For the 12-month period ending December 31, 2022, the airport had 3,000 aircraft operations, an average of 57 per week. It was composed entirely of general aviation. In December 2022, there were 9 aircraft based at this airport, all single-engine airplanes.

== Accidents and incidents ==

- On August 22, 2003, a Staudacher S-1000 piloted by a student pilot sustained substantial damage during an on-ground collision with a visual approach slope indicator system while landing at Luce County Airport. The pilot reported a "very strong wind gust" while he was on final, and he added engine power to compensate, but the aircraft impacted the runway, bounced, and began to drift off the side. The pilot stated he saw the VASI system and "heard a thud" when the airplane impacted it. The pilot reported he was able to regain aircraft control and landed on runway 04 without further incident. The probable cause was found to be the pilot's inadequate compensation for the wind conditions, resulting in aircraft control not being maintained during the landing approach.
- On September 5, 2008, a Cessna 185 impacted power lines while on approach to the airport. The pilot said she had the sun directly in her eyes when she hit the power lines. Upon impact, the pilot added power and was able to climb to a safe altitude. She located the intended runway and landed the airplane without incident. The probable cause was found to be the pilot's failure to maintain clearance from the wires on approach. Contributing to the accident was the sunshine, as reported by the pilot.

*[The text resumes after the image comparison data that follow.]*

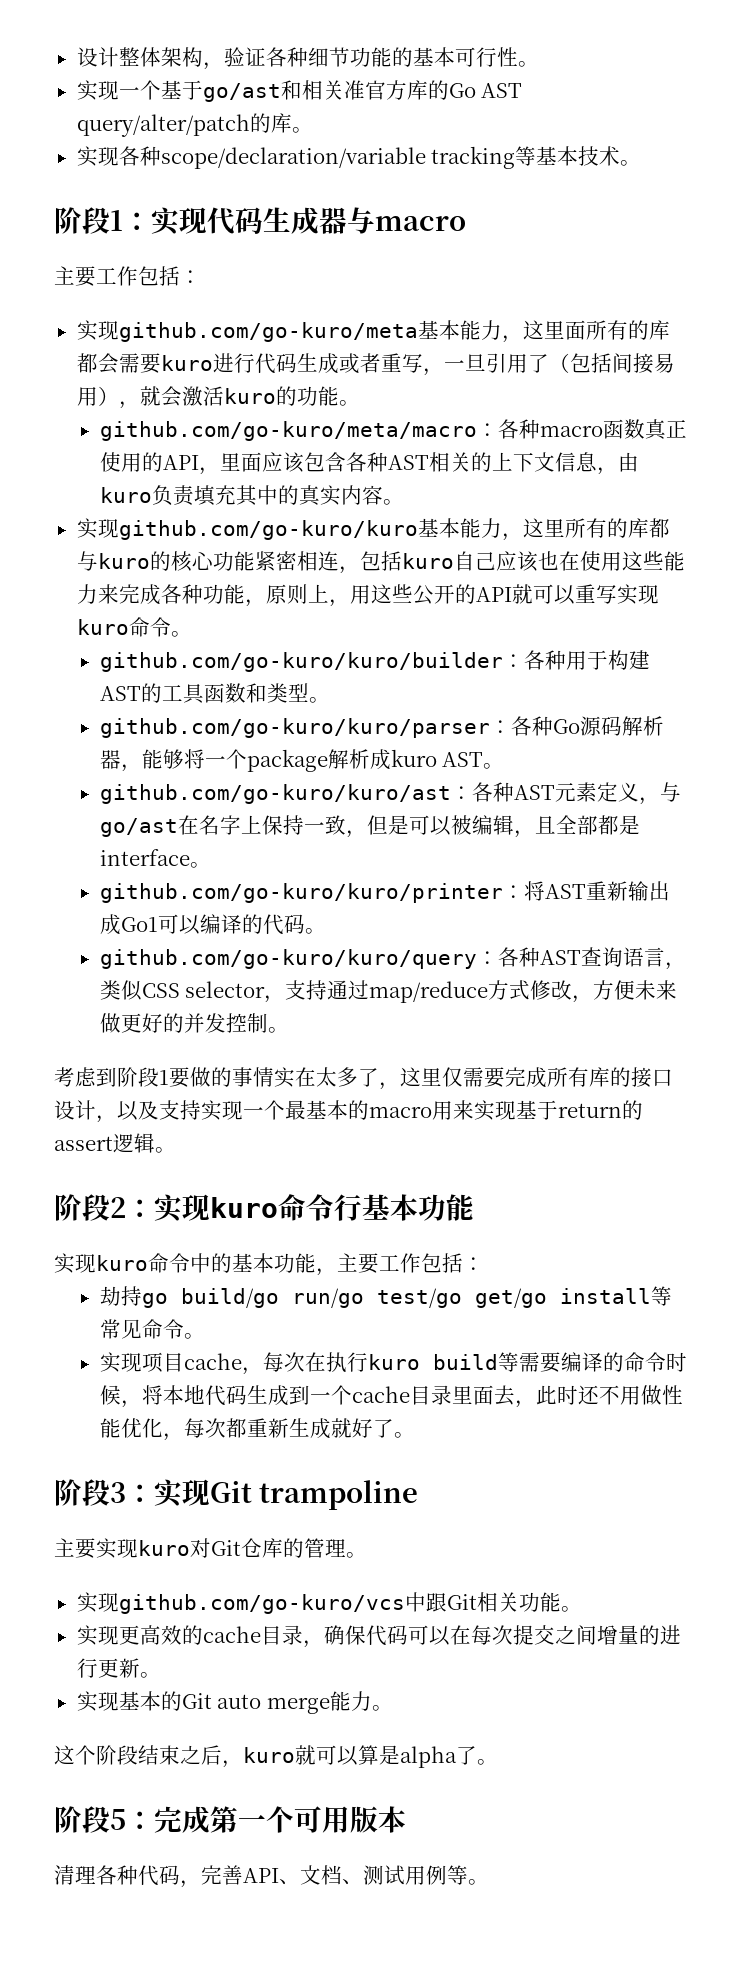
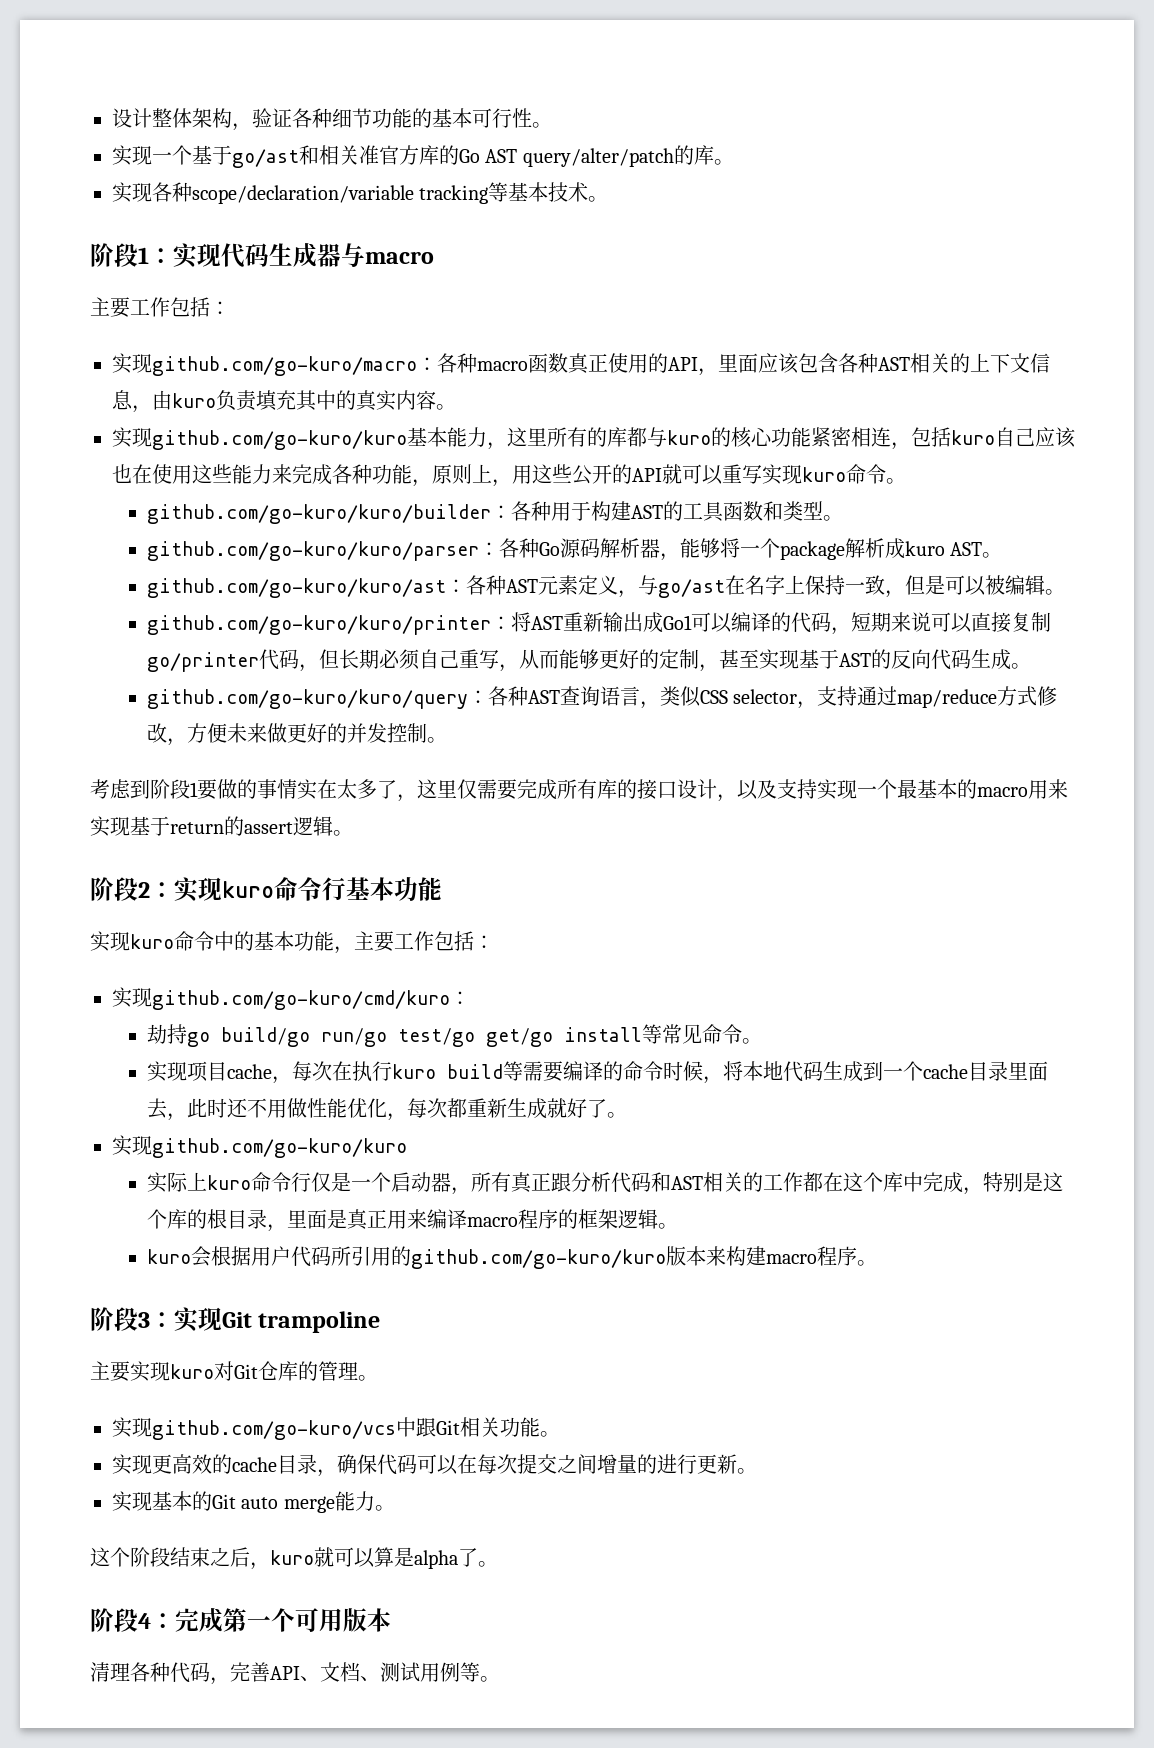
[118,320,670,343] [76,353,675,376] [76,386,360,409] [99,421,477,441] github.com/go-kuro/meta基本能力，这里面所有的库都会需要kuro进行代码生成或者重写，一旦引用了（包括间接易用），就会激活kuro的功能。 // github.com/go-kuro/meta/macro -> [152,356,417,376] github.com/go-kuro/macro
[513,815,640,838] [99,849,190,866] ，且全部都是interface -> (1045, 585) none
(305, 924) none -> [830,612,1051,635] [146,649,1011,672] ，短期来说可以直接复制go/printer代码，但长期必须自己重写，从而能够更好的定制，甚至实现基于AST的反向代码生成
(484, 1264) none -> [112,987,470,1010] // 实现github.com/go-kuro/cmd/kuro：
(415, 1435) none -> [112,1135,407,1158] [146,1172,1063,1195] [146,1209,678,1232] [146,1246,877,1269] // 实现github.com/go-kuro/kuro // 实际上kuro命令行仅是一个启动器，所有真正跟分析代码和AST相关的工作都在这个库中完成，特别是这个库的根目录，里面是真正用来编译macro程序的框架逻辑。 // kuro会根据用户代码所引用的github.com/go-kuro/kuro版本来构建macro程序。
[110,1809,126,1830] 5 -> [138,1613,151,1629] 4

- On September 2, 2012, a Cessna 182 Skylane collided with the terrain while landing at the Luce County Airport. The pilot reported he was on a routine fire detection mission and was about 10 to 12 mi from the airport when he detected a “hot electrical” odor, and he decided to return to the airport. The pilot reported he entered the traffic pattern for runway 11 at KERY and set up for a stabilized approach to the runway. He reported the air was a little choppy and there was some convective turbulence in the area. While on final approach at a distance of 400 to 500 feet from the approach end of the runway, a large puff of smoke was rapidly emitted from under the right side of the instrument panel under the circuit breaker panel, momentarily distracting the pilot. At almost the same time, the airplane encountered convective turbulence that was severe enough that he hit his head on the ceiling and everything that was on the seats was thrown forward. He stated the turbulence extended his distraction. When he looked forward and turned his attention back to the airplane, the nose was down and all he could see was grass out of the windscreen. The airplane immediately hit the ground. The probable cause was found to be the pilot's failure to maintain control of the airplane due to distraction from a combination of smoke in the cockpit and a sudden turbulence encounter while on short final approach. The cause of the cockpit smoke could not be determined due to the extensive damage sustained by the airplane during the postimpact fire.